From April 11-13 2019, Muhlenberg College was honored to host the seventh annual Society for Cinema and Media Studies undergraduate conference. My co-organizer Elizabeth Nathanson and I were amazed by the quality of undergraduate research, the diversity of their interests, and their intense intellectual engagement with each other. It was truly inspiring to think that our fields of cinema and media studies have these students joining us. For this edition of “Student Voices,” we invited several students with spatially-oriented projects to submit written versions of their papers to Mediapolis.
Anushka Robinson’s “It Takes a Village” argues that Aki Kaurismäki’s Le Havre (2011), uses a small French port city as a space of rebellion against dominant anti-immigrant attitudes in the larger domain of “Fortress Europe.” Aesthetics choices such as color and elliptical editing construct a sense of community that welcomes a migrant child from Gabon. The film thus represents a vision of an alternative, utopian Europe that is inclusive and constructs human bonds that are distinct from the traditional ones of family, race, and nationality.
In “Getting Lost in ‘Wondaland,’” Mathilde Fauteux explores the political dimensions of “world-building” as it appears in Janelle Monáe’s Afrofuturist re-working of Fritz Lang’s Metropolis. She argues that Monáe’s transmedial body of work — with texts including musical performances, videos, and media appearances — creates a utopian space that celebrates heterogeneity and imagines a more equitable future.
David Chan’s “An Archive of Shirkers” conceptualizes Sandi Tan’s 2018 documentary Shirkers, made out of the retrieved footage from an unfinished 1992 project filmed in Singapore, as an archive of post-colonial power relations. The footage was kept by the American director, then returned incomplete and without sound. Chan reads the resulting documentary made by a Chinese Singaporean as a meditation on this loss, a mourning for the past, and a creative re-imagining of the material in its original location.
In “Worlds Under Watch,” Cedric Bobro studies multiple films in which enclosed worlds are created through surveillance. He theorizes that these films help us understand that surveillance both records reality and creates it. And it is through our awareness of surveillance that we understand the parameters of our world, leaving what is outside that world unknowable or unassimilable.

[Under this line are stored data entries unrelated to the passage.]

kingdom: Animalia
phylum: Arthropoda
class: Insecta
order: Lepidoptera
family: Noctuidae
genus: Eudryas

These student voices clearly go beyond urban media to consider theoretical conceptualizations of space and geographies of many scales. A fascinating theme of world-building emerges—either within a film or seeing the media text itself as a world—along with the related concept of representing utopian spaces. Together the papers exhibit a spectrum of media/space intersections on every level, from physical places to mental spaces. It is also clear how much each author is concerned with the social and political implications of their chosen texts. Reading such exemplary work not only demonstrates how important it is to give undergraduates opportunities to publish, but also what the rest of us can learn from the new generation of media scholars.
Finally, I want to end with a statement from Jeffery Lin, another SCMS-U presenter who was invited to include his paper in this collection. When the current protests in Hong Kong began, however, Jeffery withdrew his submission and instead sent this statement, which is a powerful reminder of how scholarship and direct political action sometimes compete for our energy, even as they are intellectually unified:
It has been a critical time for Hong Kong recently: our authoritarian government ignored the 2 million protesters on June 16 and refused to withdraw the Hong Kong-China extradition bill. People in Hong Kong would be subject to arbitrary detention, unfair trial, and torture under China’s judicial system. Activists, human rights lawyers, journalists, and social workers—everyone’s freedom of speech and expression against the Chinese communist party would be threatened. There was also a serious violation of human rights in the protest on June 12; the police abused their power by attacking reporters, blocking the way for ambulances, and shooting protesters’ heads with rubber bullets. I felt the urge to stand up for my homeland to safeguard the last bit of freedom under the dictatorial Chinese regime. “If this is the cup I must take, I will drink with no regret.” I decided to suspend my scholarly work at this critical moment. My fate is connected to my beloved Hong Kong. Also, as postcolonial studies student, I forever stand with the oppressed and fight against colonial power. My paper presented in this year’s SCMS-U showed my consistent concern for Hong Kong: I discussed the cinematic tactics of the films Ilo Ilo and Made in Hong Kong in constructing a national identity for audiences by comparing their common motif of life in public housing and reasons why they adopted a very different cinematic aesthetic to narrate different “local” stories. I settle my arguments within the context of public housing policy in Singapore and Hong Kong to explain how landscape functions as an ideological device in the film to formulate local identity and sense of belonging for the people. Fruit Chan’s Made in Hong Kong is the first film of the 1997 trilogy, and its protagonists, like Hongkongers, refuse to be instrumentalized by either Britain or China. Sadly, only their death can nullify both abandonment and containment, thereby excising the paradigmatic temporality of successive colonialism. Before the final death of Hong Kong, I have to stand up and clearly declare my refusal of the temporality of colonial nostalgia as well as Chinese takeover.